Se sentó en el mueble en el que antes habían estado sentados sus hermanos sintiéndose un poco desinflada, tanto que olvidó lo de sentarse recta.

—A veces quisiera... —empezó a decir, pero se quedó callada.

—Quisieras qué? Cambiarlo todo? —Ana hizo una mueca.

—No lo sé. Las cosas han cambiado demasiado en los últimos años. No tengo un punto en el pasado al que quisiera volver. Y ahora que todo debería ser feliz, yo... siento que simplemente no puedo.

—Porque le has tomado un odio irracional a ese pobre señor que nada te ha hecho.

—“Ese pobre señor” —parafraseó Ana sonriendo—. Lo haces parecer como a un pobre ancianito, y a mí como una bruja malvada.

—Aunque de ancianito no tiene nada —sonrió Silvia con picardía—, la verdad es que está buenísimo, con esos ojazos que se manda.
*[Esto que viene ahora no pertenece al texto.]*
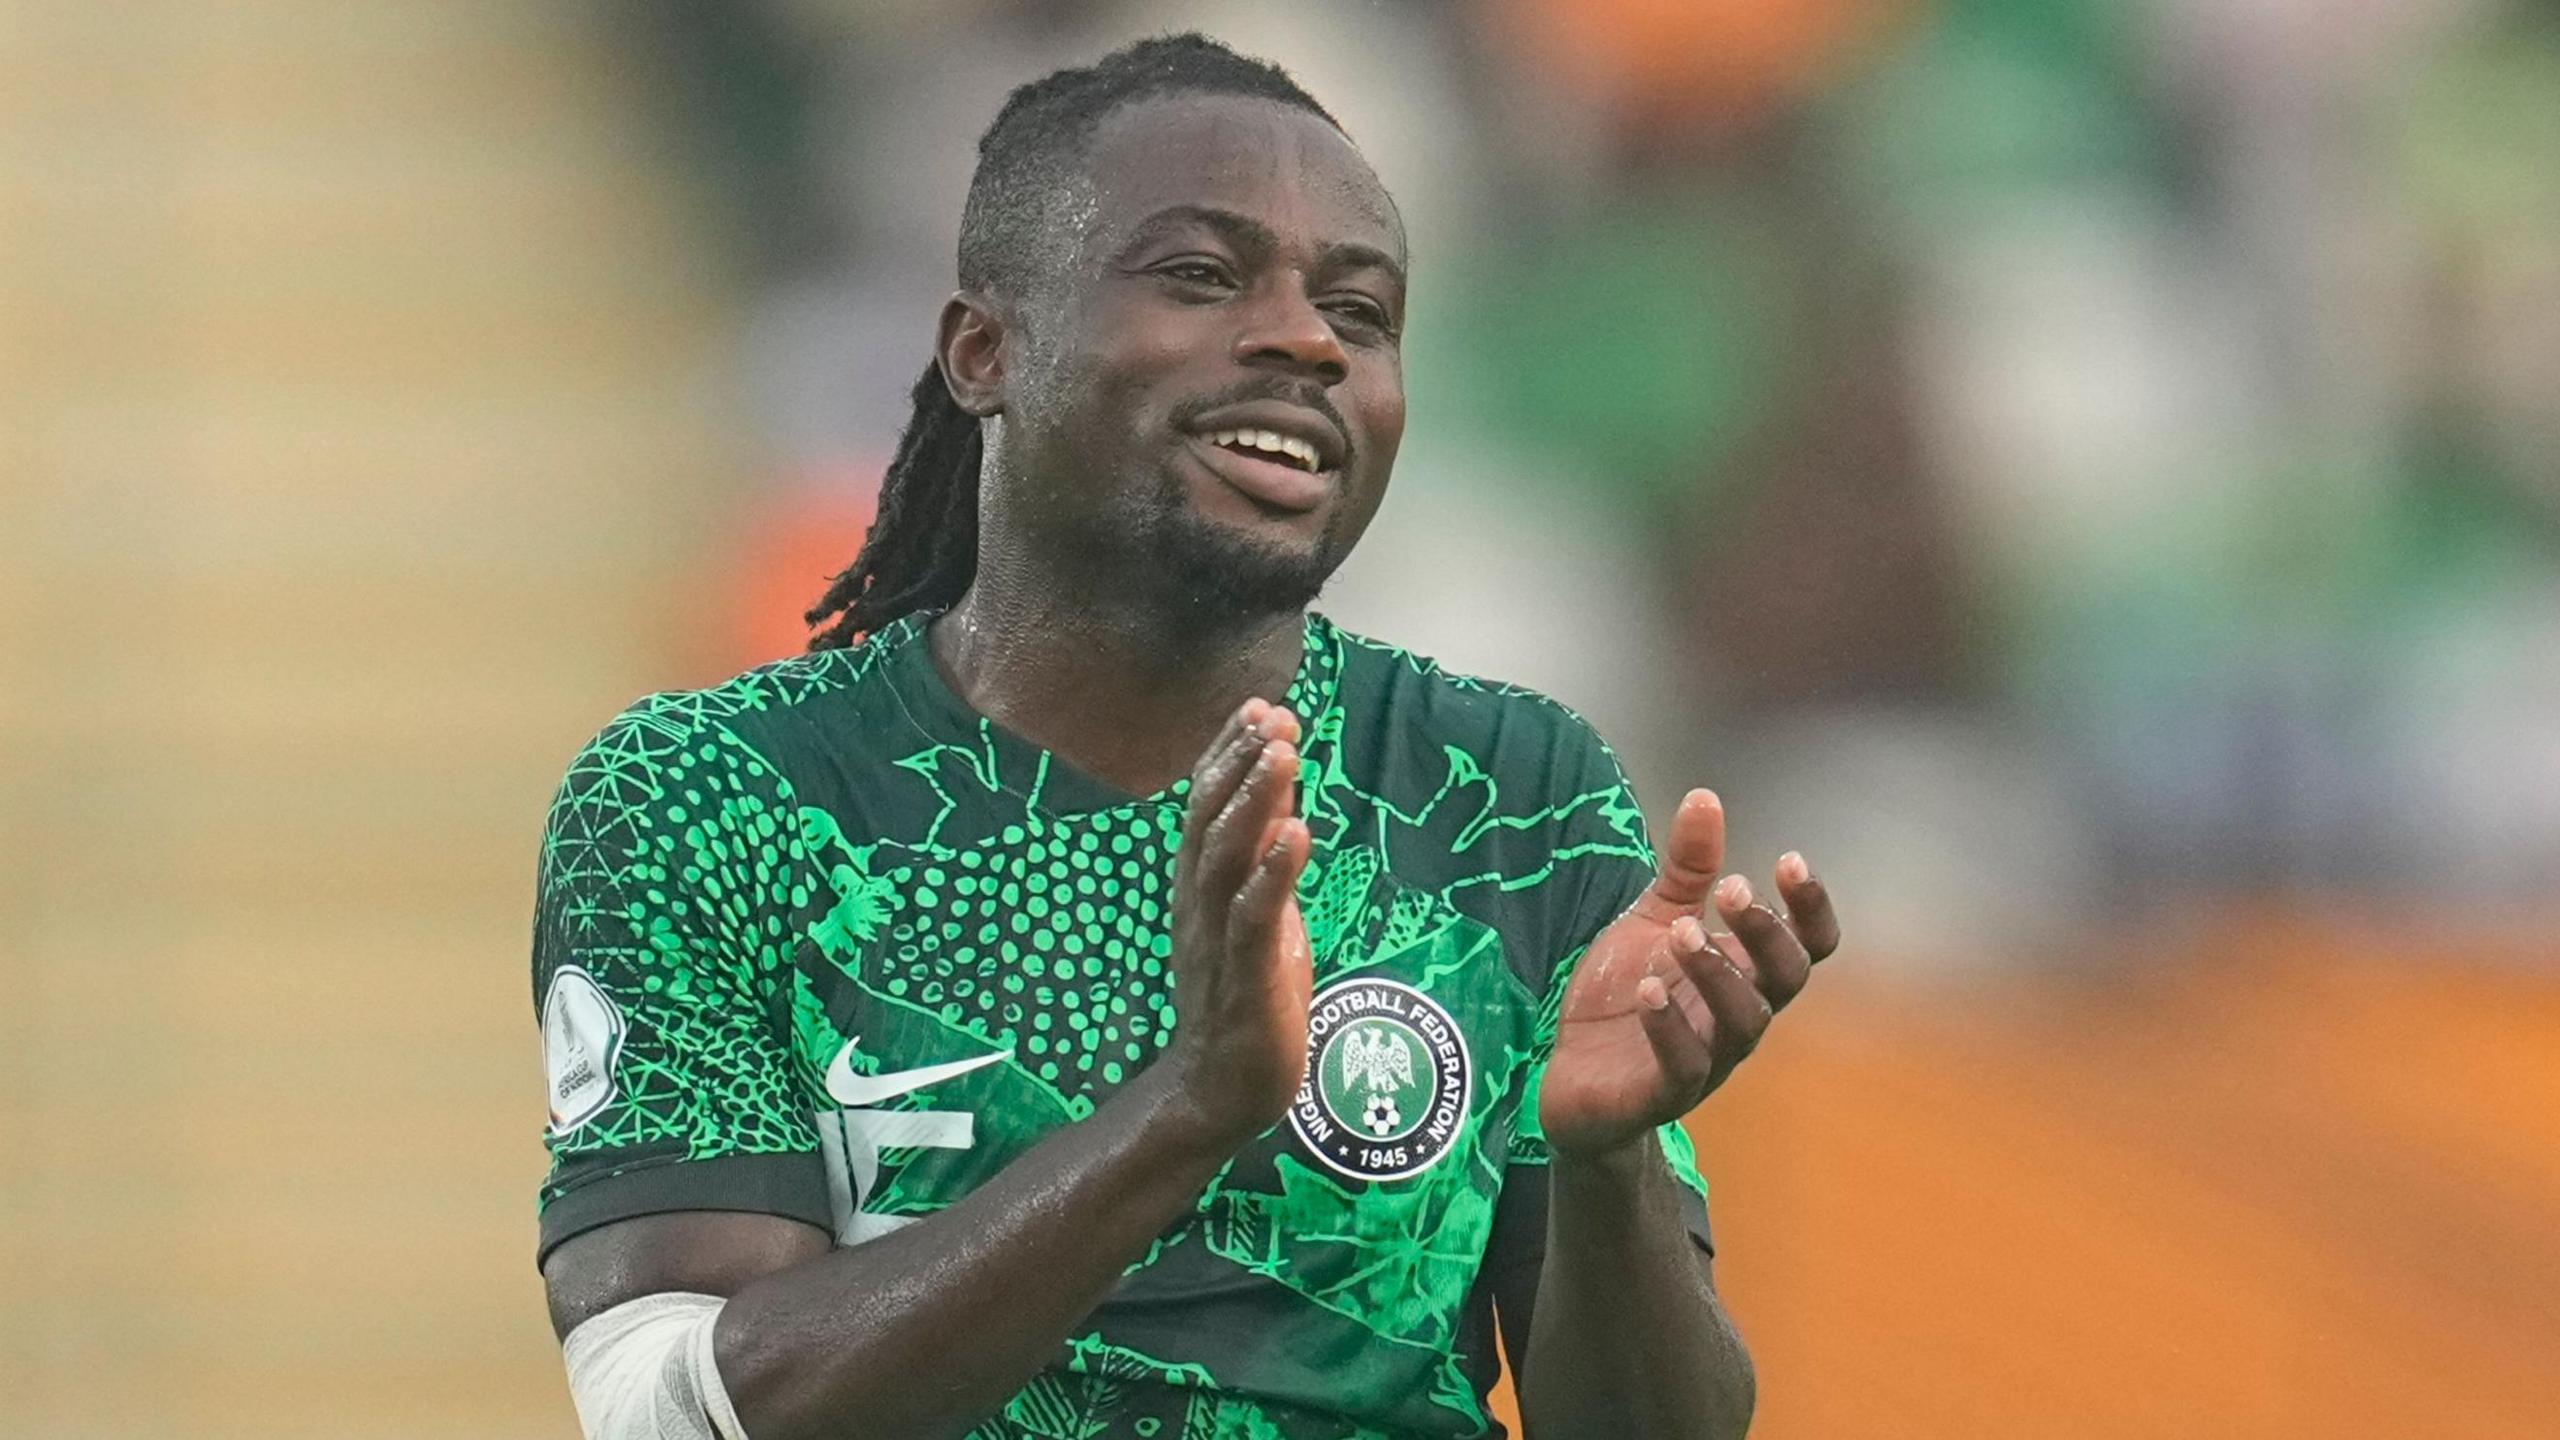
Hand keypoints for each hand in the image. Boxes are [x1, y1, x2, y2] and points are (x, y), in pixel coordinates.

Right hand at [1157, 699, 1315, 1145]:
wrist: (1221, 1088)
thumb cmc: (1247, 995)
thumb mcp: (1260, 913)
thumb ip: (1265, 858)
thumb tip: (1282, 798)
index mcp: (1200, 885)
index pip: (1206, 806)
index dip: (1229, 755)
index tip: (1258, 706)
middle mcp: (1199, 903)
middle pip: (1210, 820)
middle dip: (1241, 763)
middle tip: (1274, 715)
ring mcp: (1217, 939)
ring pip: (1226, 858)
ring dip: (1255, 802)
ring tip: (1284, 754)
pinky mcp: (1245, 977)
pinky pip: (1253, 919)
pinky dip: (1273, 874)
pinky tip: (1296, 836)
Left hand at [1538, 789, 1839, 1157]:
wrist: (1574, 1079)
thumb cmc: (1625, 996)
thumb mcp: (1653, 922)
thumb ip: (1685, 870)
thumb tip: (1706, 795)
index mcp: (1744, 972)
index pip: (1807, 945)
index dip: (1810, 908)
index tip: (1790, 861)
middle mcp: (1737, 1015)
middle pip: (1786, 978)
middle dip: (1766, 932)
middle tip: (1729, 890)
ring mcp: (1707, 1057)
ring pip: (1743, 1022)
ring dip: (1718, 972)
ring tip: (1681, 932)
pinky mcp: (1663, 1093)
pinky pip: (1684, 1067)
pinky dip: (1670, 1027)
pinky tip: (1648, 991)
Siempre he querido verlo en una piscina, pero nada que se deja! —Ana la miró entrecerrando sus ojos, pero Silvia no se avergonzó—. Nunca me has dicho por qué lo odias tanto. Qué te hizo? De veras fue tan grave?
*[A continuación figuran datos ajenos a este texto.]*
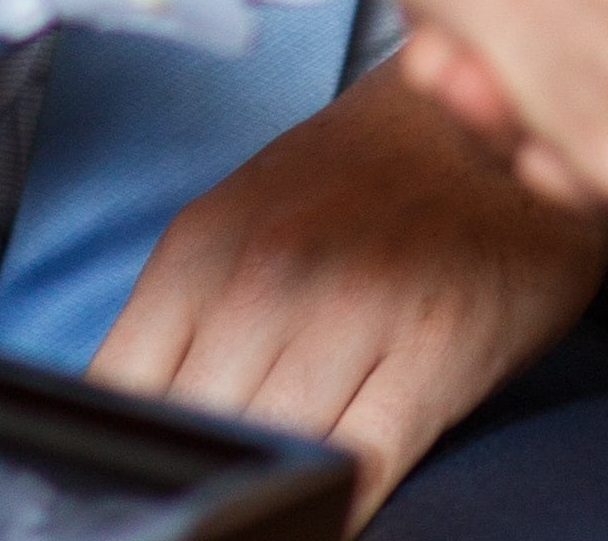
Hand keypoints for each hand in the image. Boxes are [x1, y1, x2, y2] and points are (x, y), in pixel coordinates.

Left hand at [85, 63, 603, 525]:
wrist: (488, 105)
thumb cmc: (367, 172)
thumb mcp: (246, 216)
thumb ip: (187, 311)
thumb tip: (138, 417)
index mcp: (203, 247)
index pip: (119, 391)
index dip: (133, 445)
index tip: (154, 466)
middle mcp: (268, 278)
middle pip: (198, 433)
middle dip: (209, 463)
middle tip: (228, 476)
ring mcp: (355, 313)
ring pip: (276, 454)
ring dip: (277, 479)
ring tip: (281, 488)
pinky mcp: (436, 347)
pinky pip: (363, 463)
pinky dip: (339, 501)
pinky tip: (333, 506)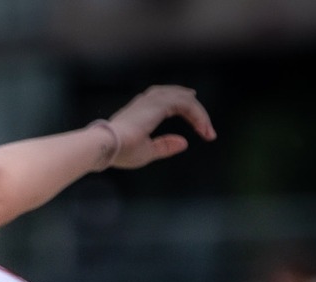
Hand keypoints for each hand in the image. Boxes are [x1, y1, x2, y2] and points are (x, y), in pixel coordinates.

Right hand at [102, 85, 216, 170]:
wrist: (108, 145)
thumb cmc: (121, 151)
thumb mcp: (147, 152)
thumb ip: (165, 146)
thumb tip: (184, 143)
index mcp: (141, 110)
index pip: (168, 102)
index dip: (185, 111)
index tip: (198, 126)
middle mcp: (147, 101)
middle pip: (178, 97)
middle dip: (194, 110)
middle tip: (205, 125)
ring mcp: (153, 100)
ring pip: (185, 100)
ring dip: (199, 114)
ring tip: (207, 129)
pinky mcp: (160, 104)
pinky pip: (186, 105)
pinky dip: (198, 115)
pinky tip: (203, 128)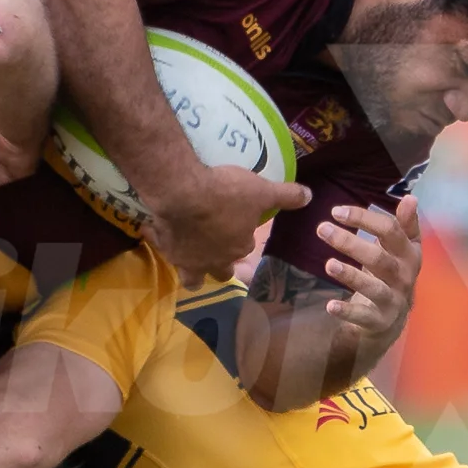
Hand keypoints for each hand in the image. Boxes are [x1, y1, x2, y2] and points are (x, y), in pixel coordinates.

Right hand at [143, 163, 309, 281]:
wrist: (182, 192)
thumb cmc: (226, 193)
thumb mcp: (261, 190)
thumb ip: (285, 195)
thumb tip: (310, 196)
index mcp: (237, 247)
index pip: (245, 248)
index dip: (243, 235)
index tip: (239, 221)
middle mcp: (213, 260)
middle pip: (220, 273)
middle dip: (220, 264)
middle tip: (216, 246)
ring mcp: (187, 258)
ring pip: (190, 277)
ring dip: (191, 267)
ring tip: (187, 251)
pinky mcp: (165, 248)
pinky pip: (162, 248)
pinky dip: (161, 240)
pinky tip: (157, 227)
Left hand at [317, 194, 423, 339]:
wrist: (392, 318)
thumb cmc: (391, 274)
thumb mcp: (400, 248)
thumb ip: (404, 224)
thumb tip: (410, 197)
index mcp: (410, 253)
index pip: (390, 231)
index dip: (364, 219)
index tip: (335, 211)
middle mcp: (405, 276)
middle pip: (379, 257)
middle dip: (350, 243)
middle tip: (322, 229)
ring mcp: (393, 299)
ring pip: (372, 286)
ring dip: (350, 275)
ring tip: (328, 264)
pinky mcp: (380, 320)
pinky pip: (364, 315)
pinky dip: (347, 311)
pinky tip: (330, 306)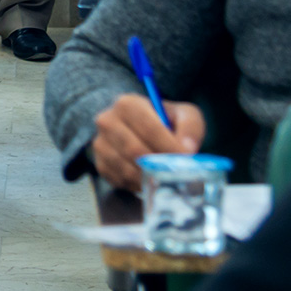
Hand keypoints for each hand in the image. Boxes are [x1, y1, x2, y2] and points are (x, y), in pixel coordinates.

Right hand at [90, 94, 206, 191]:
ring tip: (168, 180)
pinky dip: (138, 186)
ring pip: (126, 168)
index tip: (186, 160)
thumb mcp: (182, 114)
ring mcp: (100, 144)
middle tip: (179, 175)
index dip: (169, 147)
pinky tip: (151, 182)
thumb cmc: (162, 120)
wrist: (134, 127)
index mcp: (127, 104)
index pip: (150, 129)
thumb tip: (187, 148)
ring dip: (150, 179)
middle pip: (135, 150)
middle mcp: (107, 122)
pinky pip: (120, 180)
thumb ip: (190, 126)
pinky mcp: (100, 164)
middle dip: (160, 166)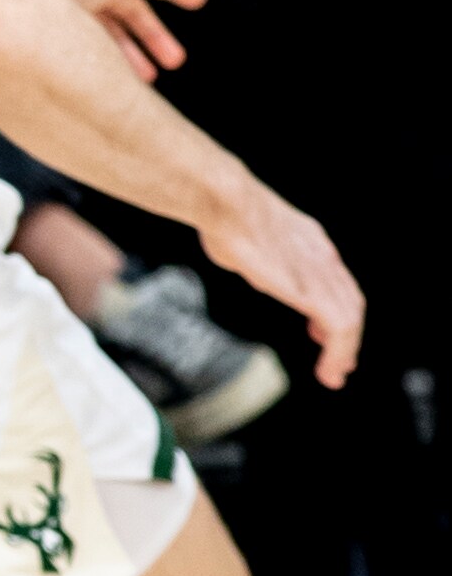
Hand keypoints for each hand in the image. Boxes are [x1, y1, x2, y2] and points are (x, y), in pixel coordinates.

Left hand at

No dijo nada, simplemente hizo una mueca y meneó la cabeza, aunque no pudo evitar recordar cuando, en aquella fiesta de bodas, la había llamado “india”. Desde entonces no había hecho sino intentar superarse a sí misma cada día. Tanto, que a veces se preguntaba si sus propósitos seguían siendo solamente suyos, o si en todos estaba metido el dedo acusador de ese sujeto.

—No, deja así —suspiró Ana poniéndose en pie, sintiéndose emocionalmente cansada. Odiar a una persona requería demasiada energía—. Deberías irte a dormir. Mañana madrugas.
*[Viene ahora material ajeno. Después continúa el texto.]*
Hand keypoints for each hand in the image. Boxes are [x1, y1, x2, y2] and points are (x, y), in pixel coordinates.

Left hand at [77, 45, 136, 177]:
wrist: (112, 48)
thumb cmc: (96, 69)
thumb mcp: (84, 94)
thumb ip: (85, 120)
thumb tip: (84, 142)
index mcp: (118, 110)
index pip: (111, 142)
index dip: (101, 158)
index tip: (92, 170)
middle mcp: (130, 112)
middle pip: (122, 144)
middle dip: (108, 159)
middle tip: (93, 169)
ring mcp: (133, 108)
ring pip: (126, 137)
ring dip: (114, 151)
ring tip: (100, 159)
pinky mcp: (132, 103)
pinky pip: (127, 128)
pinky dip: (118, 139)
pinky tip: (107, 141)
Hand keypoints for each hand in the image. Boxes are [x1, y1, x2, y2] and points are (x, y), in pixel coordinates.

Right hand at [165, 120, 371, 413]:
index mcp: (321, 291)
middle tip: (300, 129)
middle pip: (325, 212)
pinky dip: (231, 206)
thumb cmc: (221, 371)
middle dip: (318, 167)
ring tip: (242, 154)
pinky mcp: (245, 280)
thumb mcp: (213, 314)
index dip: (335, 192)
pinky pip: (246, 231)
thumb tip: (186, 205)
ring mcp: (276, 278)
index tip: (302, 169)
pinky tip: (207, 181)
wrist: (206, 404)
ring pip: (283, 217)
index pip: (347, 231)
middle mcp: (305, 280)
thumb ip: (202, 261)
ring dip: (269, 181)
—Sí, ya lo dijiste. Duerme tú también—. Se despidió Silvia, dándole un beso en la mejilla antes de irse al igual que sus hermanos. Ana se quedó deambulando por la casa, cerrando puertas y ventanas, y apagando luces como solía hacer. Desde que recordaba, era siempre la primera en levantarse y la última en acostarse. Aunque ahora sus hermanos ya no dependían enteramente de ella para vestir y comer, la tarea de educarlos y velar por su seguridad seguía siendo suya.

Se encaminó hacia su habitación pensando en que tendría que dejar su actual empleo y reorganizar para el siguiente semestre los horarios de clase para no tener que ausentarse demasiado en su nuevo trabajo. Aunque podía utilizar eso a su favor para no quedar contratada, no podía hacerle eso a Ángela cuando se había tomado tanto trabajo en convencer a ese hombre para que la admitiera en su empresa.

Todavía tenía que pasar la entrevista. Esperaba que no fuera Carlos Soler quien la realizara.